Last night I noticed a Facebook invite from a friend in the UK to join Goodreads – a social site where you can share your favorite books, ratings and reviews with fellow readers. Given the credibility of my friend, and my love of books and reading (I own a 3000 volume library) I joined.
I was immediately sucked into a morass of barely intelligible prompts, screens and web page navigation that make a map of the streets of London look like the model of a planned community.
I think I wound up rating one book before falling over from exhaustion – thus giving my friend and the world the impression that I am a) illiterate or b) accidently hit a wrong key and actually rated a book by mistake.
And my friend Drayton, who actually took the time to write a review (which I would like to read) found that it was swallowed up in the aforementioned morass of the site and gone to IT (information technology) heaven.
Rest in peace, book review.
And the fault lies squarely on the shoulders of the developers, who took a great concept and executed it rather poorly.
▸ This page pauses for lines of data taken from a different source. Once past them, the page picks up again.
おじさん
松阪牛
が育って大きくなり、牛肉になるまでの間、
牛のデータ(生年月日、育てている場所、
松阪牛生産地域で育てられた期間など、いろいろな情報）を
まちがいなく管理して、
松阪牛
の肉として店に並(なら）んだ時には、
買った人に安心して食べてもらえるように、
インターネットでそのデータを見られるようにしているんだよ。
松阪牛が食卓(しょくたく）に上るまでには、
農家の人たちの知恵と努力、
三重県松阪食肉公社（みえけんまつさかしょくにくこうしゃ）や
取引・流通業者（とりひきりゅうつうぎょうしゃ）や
So I was yet again reminded of my total frustration with much of today’s web site design and lack of basic computer software development practices.
Back in the day of “please don’t fold, spindle and mutilate” when I was a Senior Programmer on the big mainframe computers, we had a derisive name for this kind of design and programming. We called it spaghetti code. Yes, there was bad code back then too, but today it seems to be the industry standard.
Actually, I fear I give it too much credit when I say standard. Because that would imply some forethought, wouldn’t it?
Which all of these websites seem to be sadly lacking.
Now I hope you are sitting down for this because I’m going to say something quite radical. Here it is. We used to actually plan our computer code in advance, being mindful to make it as easy as possible for the “user” to, hmmm, well, actually use it.
There’s that ugly “forethought” concept again, isn’t it?
Which seemed sadly lacking in a documentary on Facebook I watched recently, where all of the programmers were sitting around in a circle (I’ll keep it clean here) with the head honcho Zark Muckerman (not his real name) throwing up, I mean slamming out, code changes at each whim or idea from the group.
Which is just how the user experience on Facebook and other social networking sites feels, doesn’t it? That you are swimming though an area where a bunch of folks have lost their lunch. And I’ll bet not one user feels I’m being too graphic with this.
Worse yet, changes to basic functions are changed all of the time, on a whim, so that what was in one place on the screen yesterday has now moved or morphed or disappeared today.
Much like if little gremlins invaded you car every night and switched all the basic controls around, like moving the ignition from the steering column to under your seat, the windshield wiper control to inside the trunk, and the steering wheel to the other side of the car.
And the next night they changed all the basic controls all around again.
So in the morning when you get into your car, rushing to get to your first meeting of the day, you feel total frustration trying to do the most basic thing – like starting your car (I have a revenge fantasy of doing this to all of these mindless nerds – which may imply I need to get a life – chuckle).
Now this would just be an old timer’s rant except for one thing. I know of something that can help.
It’s a book, a wonderful, clear, cogent book, that describes how to avoid this situation. I’ll let the title speak for itself. It’s called Don’t Make Me Think!: A Common Sense Approach to Web Usability by Steve Krug – who seems to think things through before he writes them.
It is full of design gems and reviews of sites and their usability. And the author presents another one of those jaw-dropping ideas. It is to test your web site.
No, I don’t mean just check to see if the spaghetti code works. Test it with real humans. Like people off the street. And video tape the tests. An analyze them to see where they get confused. Then go back and make the developers redesign the damn thing.
And keep doing this until you get it right. Because people don’t necessarily follow the same mental logic path that a computer nerd might think they will. Go figure.
So why not ask them? Why not ask the user of the code by letting them exercise its usability and giving feedback.
Because, young nerds, you only have to write the computer code once, but us hapless users have to use it over and over again, thousands and millions of times. So your lack of design forethought is compounded exponentially. And not liked very much, I should add.
So check out the book Don’t Make Me Think. My copy is dog eared and underlined. And don’t worry, it is written so even the technically challenged will understand it.
Also buy a copy for a code developer if you know one. You may just be helping save the world.
Have a nice day – John
P.S. You notice I posted this book review on my web site instead of Goodreads – the site that is supposed to be designed for this sort of thing. Goodreads is a great concept – but poorly executed. So I don’t want my review to go to IT heaven where my friend’s review went.
Then I posted a link to this review on Facebook, to get it out of the social media Facebook morass as quickly as possible so my friends can actually see it and read it.
Look out, Zark Muckerman and your ilk. Sometimes us folks with grey hair, or no hair at all, know a bit more than you have considered. So you might consider that, and the “forethought in design” thing as well.
And get a copy of the book while you’re at it.
And read it. Over and over. Until you get it.